Task item | What lines in the records below contain the string "structure"? Copy every one.

Supplied data |
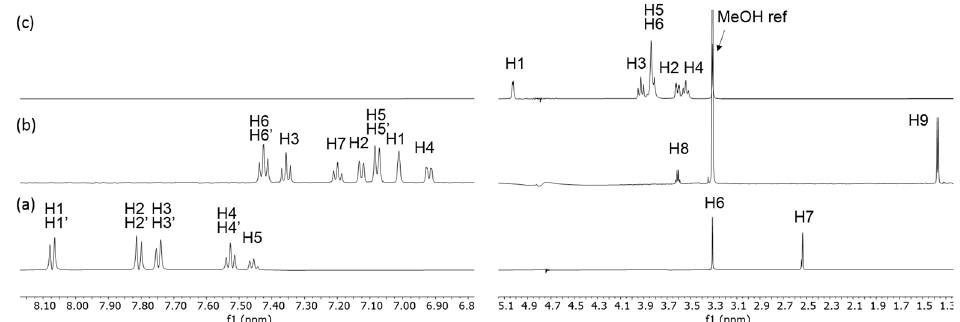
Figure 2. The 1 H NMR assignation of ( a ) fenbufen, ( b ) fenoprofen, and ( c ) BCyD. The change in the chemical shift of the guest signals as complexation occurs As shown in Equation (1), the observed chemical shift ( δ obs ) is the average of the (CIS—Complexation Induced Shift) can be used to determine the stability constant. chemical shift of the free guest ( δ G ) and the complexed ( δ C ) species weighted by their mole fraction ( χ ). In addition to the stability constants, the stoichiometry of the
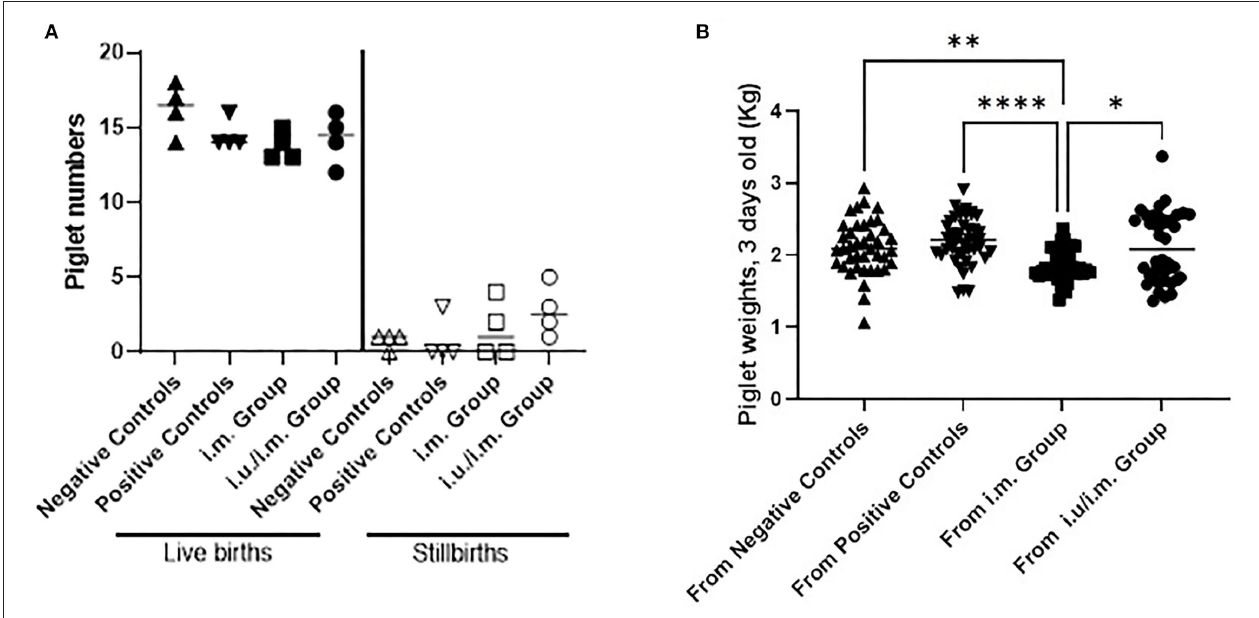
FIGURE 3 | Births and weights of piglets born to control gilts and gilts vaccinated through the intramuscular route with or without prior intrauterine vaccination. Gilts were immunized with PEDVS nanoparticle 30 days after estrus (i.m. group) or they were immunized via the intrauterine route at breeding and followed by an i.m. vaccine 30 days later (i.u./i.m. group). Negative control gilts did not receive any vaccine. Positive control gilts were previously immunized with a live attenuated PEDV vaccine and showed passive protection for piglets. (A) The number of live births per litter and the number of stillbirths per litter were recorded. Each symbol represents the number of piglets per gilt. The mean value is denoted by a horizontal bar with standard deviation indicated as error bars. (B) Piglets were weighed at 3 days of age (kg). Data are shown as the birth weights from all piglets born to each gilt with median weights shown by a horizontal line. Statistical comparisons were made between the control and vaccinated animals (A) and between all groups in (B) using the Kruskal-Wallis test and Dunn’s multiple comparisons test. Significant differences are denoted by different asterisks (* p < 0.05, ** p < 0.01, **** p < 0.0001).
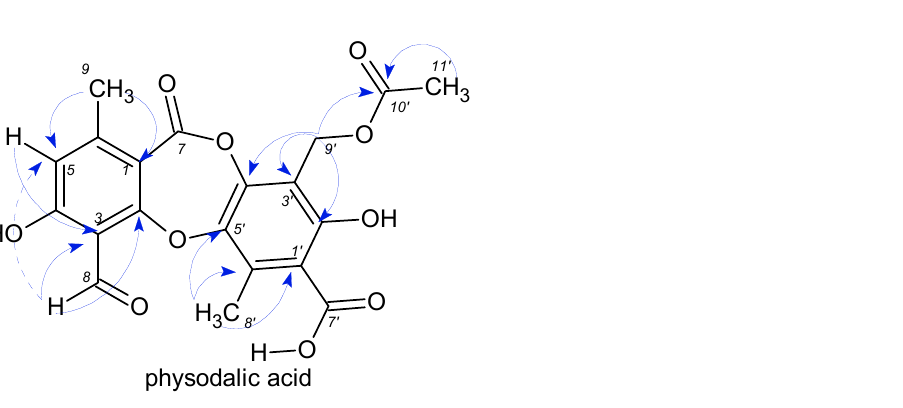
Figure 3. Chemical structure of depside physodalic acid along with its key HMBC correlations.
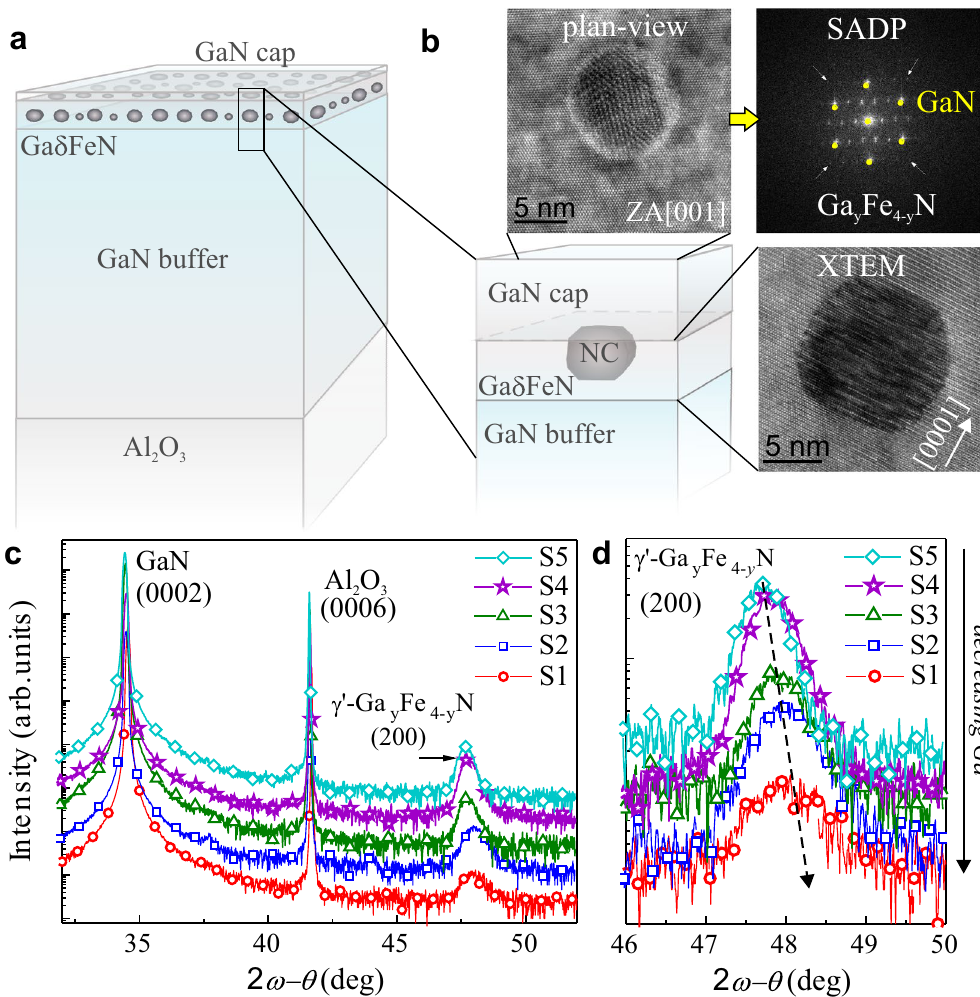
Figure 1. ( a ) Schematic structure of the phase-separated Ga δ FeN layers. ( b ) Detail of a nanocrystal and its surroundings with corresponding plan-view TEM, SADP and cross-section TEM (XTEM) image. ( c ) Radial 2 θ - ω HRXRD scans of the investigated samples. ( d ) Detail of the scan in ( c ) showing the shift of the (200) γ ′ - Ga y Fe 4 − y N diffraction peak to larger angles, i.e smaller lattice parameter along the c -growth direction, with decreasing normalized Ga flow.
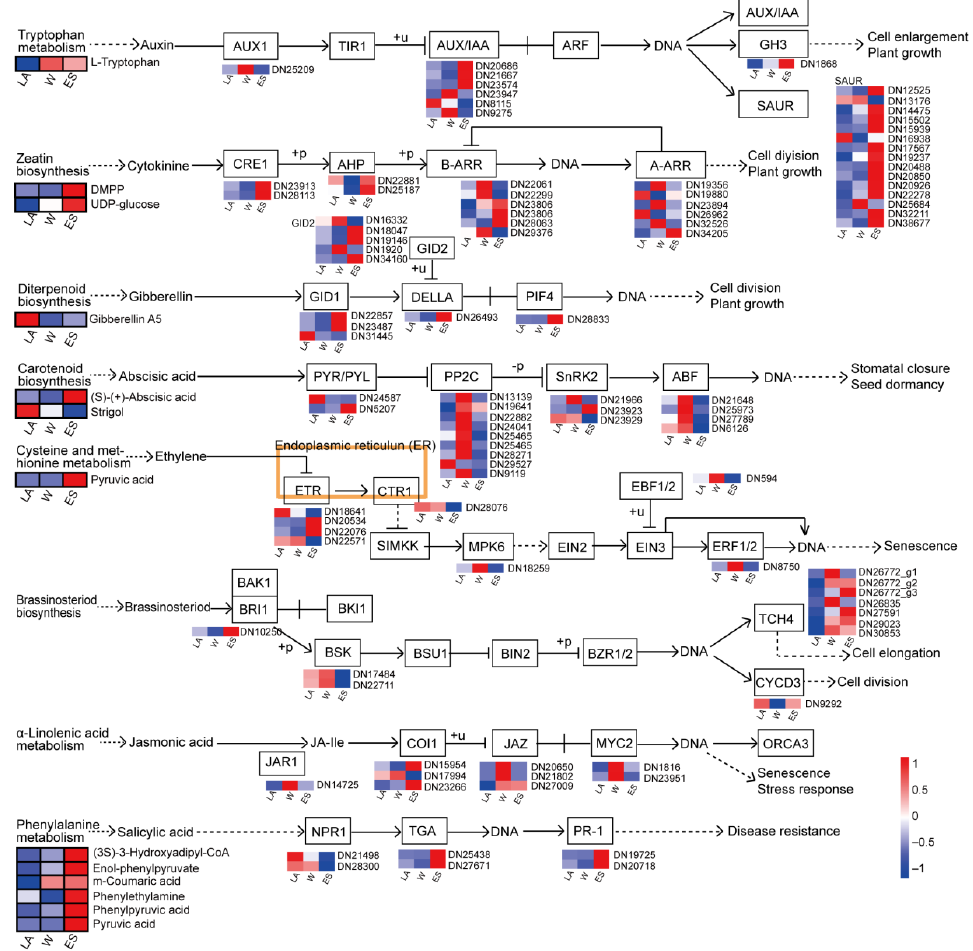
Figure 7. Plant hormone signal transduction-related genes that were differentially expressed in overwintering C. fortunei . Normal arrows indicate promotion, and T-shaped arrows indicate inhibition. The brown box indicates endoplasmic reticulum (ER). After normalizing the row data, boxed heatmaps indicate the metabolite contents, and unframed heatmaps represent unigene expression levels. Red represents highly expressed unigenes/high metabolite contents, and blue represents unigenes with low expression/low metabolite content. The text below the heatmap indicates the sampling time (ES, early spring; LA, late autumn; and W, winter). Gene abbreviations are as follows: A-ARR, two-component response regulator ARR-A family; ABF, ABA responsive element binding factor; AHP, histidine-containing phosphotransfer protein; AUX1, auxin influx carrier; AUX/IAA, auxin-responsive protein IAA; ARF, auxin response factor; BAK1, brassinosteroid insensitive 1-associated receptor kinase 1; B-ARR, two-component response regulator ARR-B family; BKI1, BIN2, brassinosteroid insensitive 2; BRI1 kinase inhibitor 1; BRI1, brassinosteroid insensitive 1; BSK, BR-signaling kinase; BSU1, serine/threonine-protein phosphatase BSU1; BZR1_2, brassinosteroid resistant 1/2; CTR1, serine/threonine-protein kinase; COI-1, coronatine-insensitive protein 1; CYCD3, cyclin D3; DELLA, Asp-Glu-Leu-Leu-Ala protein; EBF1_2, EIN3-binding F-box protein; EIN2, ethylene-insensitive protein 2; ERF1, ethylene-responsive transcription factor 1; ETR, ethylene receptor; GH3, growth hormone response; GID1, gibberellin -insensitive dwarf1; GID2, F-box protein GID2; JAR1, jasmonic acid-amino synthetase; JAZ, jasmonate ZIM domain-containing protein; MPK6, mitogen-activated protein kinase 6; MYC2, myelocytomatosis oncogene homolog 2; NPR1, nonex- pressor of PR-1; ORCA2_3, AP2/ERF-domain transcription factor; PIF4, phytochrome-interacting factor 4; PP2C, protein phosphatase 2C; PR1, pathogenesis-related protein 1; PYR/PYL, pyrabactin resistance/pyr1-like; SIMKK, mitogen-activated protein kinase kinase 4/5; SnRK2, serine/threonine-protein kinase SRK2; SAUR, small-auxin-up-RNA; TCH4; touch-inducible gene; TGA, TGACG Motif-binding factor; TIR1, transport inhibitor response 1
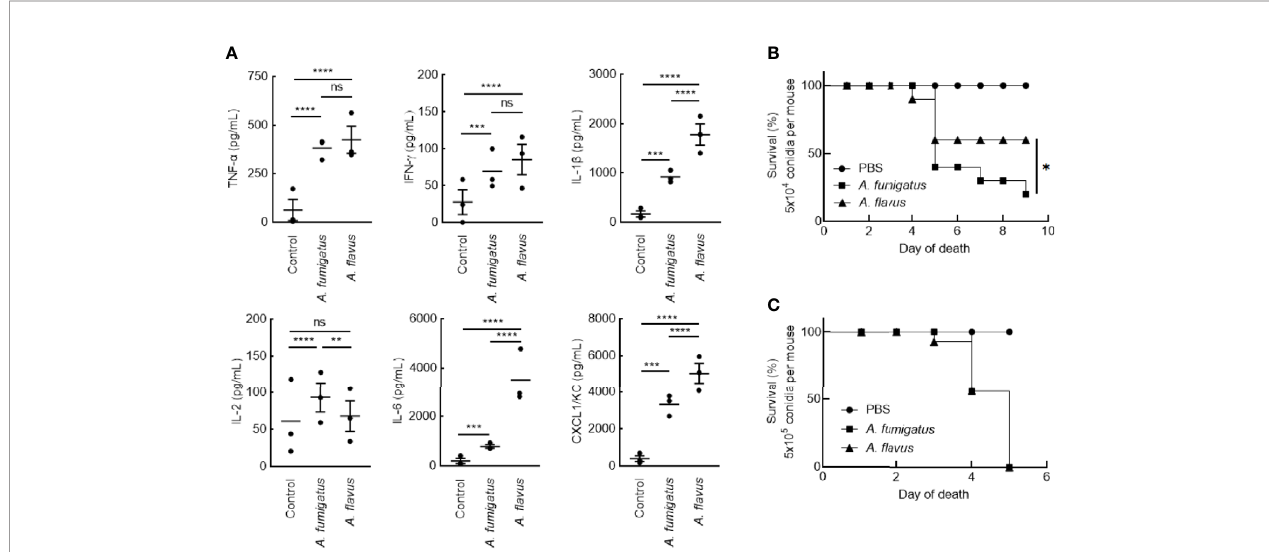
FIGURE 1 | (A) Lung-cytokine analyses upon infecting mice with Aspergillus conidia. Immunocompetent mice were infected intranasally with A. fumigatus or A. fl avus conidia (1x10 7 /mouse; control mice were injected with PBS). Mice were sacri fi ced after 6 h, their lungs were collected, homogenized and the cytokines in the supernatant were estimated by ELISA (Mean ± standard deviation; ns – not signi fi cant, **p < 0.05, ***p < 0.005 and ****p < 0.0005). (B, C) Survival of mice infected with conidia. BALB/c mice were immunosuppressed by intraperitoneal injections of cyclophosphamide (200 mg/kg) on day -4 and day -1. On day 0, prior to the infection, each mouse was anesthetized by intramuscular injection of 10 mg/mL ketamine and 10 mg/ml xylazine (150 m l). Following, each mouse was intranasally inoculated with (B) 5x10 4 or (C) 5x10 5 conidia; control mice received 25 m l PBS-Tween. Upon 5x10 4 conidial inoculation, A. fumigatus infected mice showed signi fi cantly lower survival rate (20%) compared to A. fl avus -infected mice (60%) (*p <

Output for this exercise |
Figure 3. Chemical structure of depside physodalic acid along with its key HMBC correlations.
Figure 1. ( a ) Schematic structure of the phase-separated Ga δ FeN layers. ( b ) Detail of a nanocrystal and its surroundings with corresponding plan-view TEM, SADP and cross-section TEM (XTEM) image. ( c ) Radial 2 θ - ω HRXRD scans of the investigated samples. ( d ) Detail of the scan in ( c ) showing the shift of the (200) γ ′ - Ga y Fe 4 − y N diffraction peak to larger angles, i.e smaller lattice parameter along the c -growth direction, with decreasing normalized Ga flow.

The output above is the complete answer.